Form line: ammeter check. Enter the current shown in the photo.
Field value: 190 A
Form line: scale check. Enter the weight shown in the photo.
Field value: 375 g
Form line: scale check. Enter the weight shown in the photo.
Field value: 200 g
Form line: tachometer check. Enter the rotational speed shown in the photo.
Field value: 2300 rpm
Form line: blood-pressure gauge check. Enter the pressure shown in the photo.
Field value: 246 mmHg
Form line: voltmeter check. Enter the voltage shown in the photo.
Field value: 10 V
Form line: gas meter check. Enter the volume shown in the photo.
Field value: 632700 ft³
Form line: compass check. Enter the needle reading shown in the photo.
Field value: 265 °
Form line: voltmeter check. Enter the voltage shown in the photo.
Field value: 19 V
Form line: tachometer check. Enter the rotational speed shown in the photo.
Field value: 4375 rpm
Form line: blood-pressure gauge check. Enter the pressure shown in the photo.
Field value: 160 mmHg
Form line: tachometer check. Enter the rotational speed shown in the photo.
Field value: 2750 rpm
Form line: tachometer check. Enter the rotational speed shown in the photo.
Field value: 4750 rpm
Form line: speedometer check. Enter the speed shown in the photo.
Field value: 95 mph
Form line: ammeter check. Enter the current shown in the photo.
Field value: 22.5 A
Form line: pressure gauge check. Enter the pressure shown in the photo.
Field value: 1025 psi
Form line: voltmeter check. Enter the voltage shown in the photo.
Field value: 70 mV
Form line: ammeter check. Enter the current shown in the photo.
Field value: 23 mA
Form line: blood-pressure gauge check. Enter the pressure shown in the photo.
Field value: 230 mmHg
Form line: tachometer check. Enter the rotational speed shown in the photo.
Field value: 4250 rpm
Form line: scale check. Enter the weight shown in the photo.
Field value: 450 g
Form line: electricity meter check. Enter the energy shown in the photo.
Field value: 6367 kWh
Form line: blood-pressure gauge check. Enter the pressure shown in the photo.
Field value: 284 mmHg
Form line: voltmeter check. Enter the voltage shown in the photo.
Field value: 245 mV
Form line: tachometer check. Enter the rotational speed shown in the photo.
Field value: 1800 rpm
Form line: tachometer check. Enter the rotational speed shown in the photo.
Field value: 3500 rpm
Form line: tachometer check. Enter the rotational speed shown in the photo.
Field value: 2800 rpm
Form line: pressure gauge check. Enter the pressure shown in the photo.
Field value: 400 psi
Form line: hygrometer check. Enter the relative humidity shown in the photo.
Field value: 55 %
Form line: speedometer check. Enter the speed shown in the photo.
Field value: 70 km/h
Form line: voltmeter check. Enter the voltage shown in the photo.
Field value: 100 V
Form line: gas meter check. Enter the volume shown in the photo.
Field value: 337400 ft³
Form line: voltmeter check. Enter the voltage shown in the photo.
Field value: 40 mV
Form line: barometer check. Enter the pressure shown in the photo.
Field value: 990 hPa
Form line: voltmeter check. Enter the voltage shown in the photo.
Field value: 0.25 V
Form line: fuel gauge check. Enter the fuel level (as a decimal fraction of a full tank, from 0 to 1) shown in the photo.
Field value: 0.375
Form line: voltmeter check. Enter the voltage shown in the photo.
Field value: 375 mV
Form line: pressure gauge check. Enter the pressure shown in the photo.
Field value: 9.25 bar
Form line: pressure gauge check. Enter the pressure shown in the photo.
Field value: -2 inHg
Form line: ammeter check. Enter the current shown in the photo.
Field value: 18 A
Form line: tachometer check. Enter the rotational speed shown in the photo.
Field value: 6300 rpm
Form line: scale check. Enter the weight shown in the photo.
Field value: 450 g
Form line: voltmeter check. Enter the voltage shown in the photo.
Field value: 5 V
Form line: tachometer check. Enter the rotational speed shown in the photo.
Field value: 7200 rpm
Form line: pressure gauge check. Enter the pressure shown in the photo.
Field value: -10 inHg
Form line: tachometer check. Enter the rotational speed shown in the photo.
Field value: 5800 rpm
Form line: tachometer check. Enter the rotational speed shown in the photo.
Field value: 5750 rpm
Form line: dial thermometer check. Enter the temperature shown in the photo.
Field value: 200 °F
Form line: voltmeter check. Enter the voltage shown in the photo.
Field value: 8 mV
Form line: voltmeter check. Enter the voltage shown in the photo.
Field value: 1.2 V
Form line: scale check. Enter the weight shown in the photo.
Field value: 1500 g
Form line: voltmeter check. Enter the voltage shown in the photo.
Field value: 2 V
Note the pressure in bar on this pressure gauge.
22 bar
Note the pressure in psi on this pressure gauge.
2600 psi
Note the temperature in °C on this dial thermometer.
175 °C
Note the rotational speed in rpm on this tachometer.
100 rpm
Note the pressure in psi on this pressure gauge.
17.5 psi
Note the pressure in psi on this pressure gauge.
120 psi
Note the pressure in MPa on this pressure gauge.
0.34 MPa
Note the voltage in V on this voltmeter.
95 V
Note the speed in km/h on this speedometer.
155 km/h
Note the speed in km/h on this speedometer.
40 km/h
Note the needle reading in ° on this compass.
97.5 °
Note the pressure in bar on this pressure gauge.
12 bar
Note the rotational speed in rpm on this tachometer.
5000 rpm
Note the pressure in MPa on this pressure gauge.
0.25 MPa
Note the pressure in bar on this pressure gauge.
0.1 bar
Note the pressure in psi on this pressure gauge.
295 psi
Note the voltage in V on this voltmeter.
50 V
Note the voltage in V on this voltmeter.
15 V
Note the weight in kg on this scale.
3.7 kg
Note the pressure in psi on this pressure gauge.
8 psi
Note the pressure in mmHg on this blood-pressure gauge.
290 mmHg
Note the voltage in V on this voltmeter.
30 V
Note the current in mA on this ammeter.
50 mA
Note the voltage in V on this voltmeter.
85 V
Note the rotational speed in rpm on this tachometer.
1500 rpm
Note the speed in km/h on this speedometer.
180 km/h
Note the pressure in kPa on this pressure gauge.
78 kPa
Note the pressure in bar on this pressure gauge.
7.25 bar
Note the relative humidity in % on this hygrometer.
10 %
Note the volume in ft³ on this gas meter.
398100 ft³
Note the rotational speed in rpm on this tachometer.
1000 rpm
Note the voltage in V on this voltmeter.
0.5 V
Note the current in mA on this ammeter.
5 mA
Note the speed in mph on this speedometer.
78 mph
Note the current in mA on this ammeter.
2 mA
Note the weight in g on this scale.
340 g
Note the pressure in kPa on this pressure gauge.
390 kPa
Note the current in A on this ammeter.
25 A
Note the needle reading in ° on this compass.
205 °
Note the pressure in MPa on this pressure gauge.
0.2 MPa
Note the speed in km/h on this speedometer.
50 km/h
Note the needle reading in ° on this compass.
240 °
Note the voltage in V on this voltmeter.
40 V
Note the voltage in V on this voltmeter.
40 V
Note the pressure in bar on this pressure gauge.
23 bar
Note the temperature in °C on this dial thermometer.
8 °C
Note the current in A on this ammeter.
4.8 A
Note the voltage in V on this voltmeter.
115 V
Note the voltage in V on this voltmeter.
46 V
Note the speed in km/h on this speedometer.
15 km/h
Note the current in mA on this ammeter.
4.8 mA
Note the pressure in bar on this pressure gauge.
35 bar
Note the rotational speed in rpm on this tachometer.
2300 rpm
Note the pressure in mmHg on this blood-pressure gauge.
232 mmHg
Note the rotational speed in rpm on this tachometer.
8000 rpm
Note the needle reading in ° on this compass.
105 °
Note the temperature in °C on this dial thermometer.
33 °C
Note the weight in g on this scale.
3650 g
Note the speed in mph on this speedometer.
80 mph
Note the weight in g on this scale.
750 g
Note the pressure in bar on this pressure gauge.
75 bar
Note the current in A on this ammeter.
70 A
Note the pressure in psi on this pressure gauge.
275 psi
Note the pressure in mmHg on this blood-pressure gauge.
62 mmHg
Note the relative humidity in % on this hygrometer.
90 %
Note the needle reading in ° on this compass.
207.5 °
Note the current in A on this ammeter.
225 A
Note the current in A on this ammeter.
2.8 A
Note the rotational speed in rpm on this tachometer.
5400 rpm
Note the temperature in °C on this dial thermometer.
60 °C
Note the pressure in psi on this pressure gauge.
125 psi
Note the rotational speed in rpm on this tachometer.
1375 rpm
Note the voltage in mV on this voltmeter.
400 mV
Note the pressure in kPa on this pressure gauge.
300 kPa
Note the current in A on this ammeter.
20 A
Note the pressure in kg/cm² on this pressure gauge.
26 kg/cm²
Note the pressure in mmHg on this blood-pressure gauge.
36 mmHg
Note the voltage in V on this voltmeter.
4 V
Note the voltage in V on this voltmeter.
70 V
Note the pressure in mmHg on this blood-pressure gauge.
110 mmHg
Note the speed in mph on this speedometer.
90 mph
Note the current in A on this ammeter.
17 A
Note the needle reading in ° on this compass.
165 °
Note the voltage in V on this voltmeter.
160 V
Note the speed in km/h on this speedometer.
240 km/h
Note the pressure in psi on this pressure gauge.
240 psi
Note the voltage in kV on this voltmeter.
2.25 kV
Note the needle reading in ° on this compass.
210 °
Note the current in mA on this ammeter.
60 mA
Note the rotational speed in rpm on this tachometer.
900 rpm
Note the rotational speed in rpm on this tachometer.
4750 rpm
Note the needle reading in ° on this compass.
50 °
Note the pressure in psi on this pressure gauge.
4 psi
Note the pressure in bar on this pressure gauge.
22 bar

====

Render the stretch from the start of the data through the line containing "Field value: 23 mA" as a numbered list, omitting any blank lines.

- [Solution to this problem]
1. Form line: ammeter check. Enter the current shown in the photo.
2. Field value: 190 A
3. Form line: scale check. Enter the weight shown in the photo.
4. Field value: 375 g
5. Form line: scale check. Enter the weight shown in the photo.
6. Field value: 200 g
7. Form line: tachometer check. Enter the rotational speed shown in the photo.
8. Field value: 2300 rpm
9. Form line: blood-pressure gauge check. Enter the pressure shown in the photo.
10. Field value: 246 mmHg
11. Form line: voltmeter check. Enter the voltage shown in the photo.
12. Field value: 10 V
13. Form line: gas meter check. Enter the volume shown in the photo.
14. Field value: 632700 ft³
15. Form line: compass check. Enter the needle reading shown in the photo.
16. Field value: 265 °
17. Form line: voltmeter check. Enter the voltage shown in the photo.
18. Field value: 19 V
19. Form line: tachometer check. Enter the rotational speed shown in the photo.
20. Field value: 4375 rpm
21. Form line: blood-pressure gauge check. Enter the pressure shown in the photo.
22. Field value: 160 mmHg
23. Form line: tachometer check. Enter the rotational speed shown in the photo.
24. Field value: 2750 rpm
25. Form line: tachometer check. Enter the rotational speed shown in the photo.
26. Field value: 4750 rpm
27. Form line: speedometer check. Enter the speed shown in the photo.
28. Field value: 95 mph
29. Form line: ammeter check. Enter the current shown in the photo.
30. Field value: 22.5 A
31. Form line: pressure gauge check. Enter the pressure shown in the photo.
32. Field value: 1025 psi
33. Form line: voltmeter check. Enter the voltage shown in the photo.
34. Field value: 70 mV
35. Form line: ammeter check. Enter the current shown in the photo.
36. Field value: 23 mA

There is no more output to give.